**WHAT IS NEEDED**
Scan each line of the records for the word "wrist" and extract the ones that have it.

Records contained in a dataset
.....
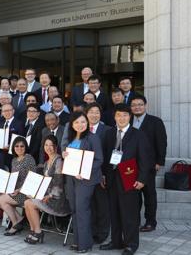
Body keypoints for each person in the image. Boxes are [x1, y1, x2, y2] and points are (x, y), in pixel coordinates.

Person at [100, 104, 152, 255]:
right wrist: (103, 174)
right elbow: (105, 157)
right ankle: (116, 241)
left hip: (130, 179)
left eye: (124, 115)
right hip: (111, 179)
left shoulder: (138, 134)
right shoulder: (109, 134)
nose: (121, 118)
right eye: (118, 115)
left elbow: (145, 159)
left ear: (129, 117)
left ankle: (131, 244)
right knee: (114, 212)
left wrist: (142, 179)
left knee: (129, 213)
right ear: (114, 117)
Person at [63, 112, 103, 253]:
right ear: (72, 125)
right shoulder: (71, 138)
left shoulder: (93, 138)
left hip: (85, 179)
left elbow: (99, 159)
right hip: (71, 178)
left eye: (83, 122)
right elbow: (69, 157)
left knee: (82, 210)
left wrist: (84, 171)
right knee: (74, 209)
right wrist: (64, 155)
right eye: (77, 122)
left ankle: (85, 244)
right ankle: (77, 241)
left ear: (87, 123)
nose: (80, 125)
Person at [24, 135, 70, 244]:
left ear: (56, 146)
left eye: (51, 145)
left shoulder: (59, 161)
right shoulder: (46, 162)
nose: (48, 147)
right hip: (47, 195)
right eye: (46, 145)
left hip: (57, 199)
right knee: (27, 202)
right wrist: (35, 193)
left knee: (30, 204)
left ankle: (38, 232)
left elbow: (59, 183)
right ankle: (33, 230)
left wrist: (50, 195)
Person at [131, 95, 167, 232]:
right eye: (134, 105)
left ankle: (151, 222)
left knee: (149, 194)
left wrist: (159, 161)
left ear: (145, 105)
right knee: (134, 194)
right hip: (131, 165)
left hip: (149, 165)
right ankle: (135, 221)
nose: (137, 107)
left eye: (140, 104)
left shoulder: (155, 122)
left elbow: (162, 142)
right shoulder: (128, 120)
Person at [0, 137, 36, 236]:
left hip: (26, 192)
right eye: (17, 146)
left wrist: (19, 190)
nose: (19, 148)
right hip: (15, 191)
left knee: (2, 200)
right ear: (13, 147)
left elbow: (32, 179)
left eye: (22, 146)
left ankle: (15, 224)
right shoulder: (14, 160)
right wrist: (6, 188)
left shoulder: (29, 158)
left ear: (25, 147)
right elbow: (13, 178)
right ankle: (19, 219)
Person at [85, 103, 112, 244]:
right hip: (84, 175)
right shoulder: (81, 129)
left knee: (101, 205)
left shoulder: (107, 130)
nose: (94, 115)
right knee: (90, 205)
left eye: (97, 112)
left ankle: (102, 233)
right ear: (86, 114)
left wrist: (104, 174)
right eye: (91, 112)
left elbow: (108, 155)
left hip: (100, 174)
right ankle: (92, 231)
.....
**ANSWER FOR THE TASK**
right wrist: (103, 174)
left wrist: (142, 179)
left wrist: (84, 171)
right wrist: (64, 155)
right wrist: (35, 193)
left wrist: (50, 195)
left wrist: (159, 161)
left wrist: (19, 190)
right wrist: (6, 188)
left wrist: (104, 174)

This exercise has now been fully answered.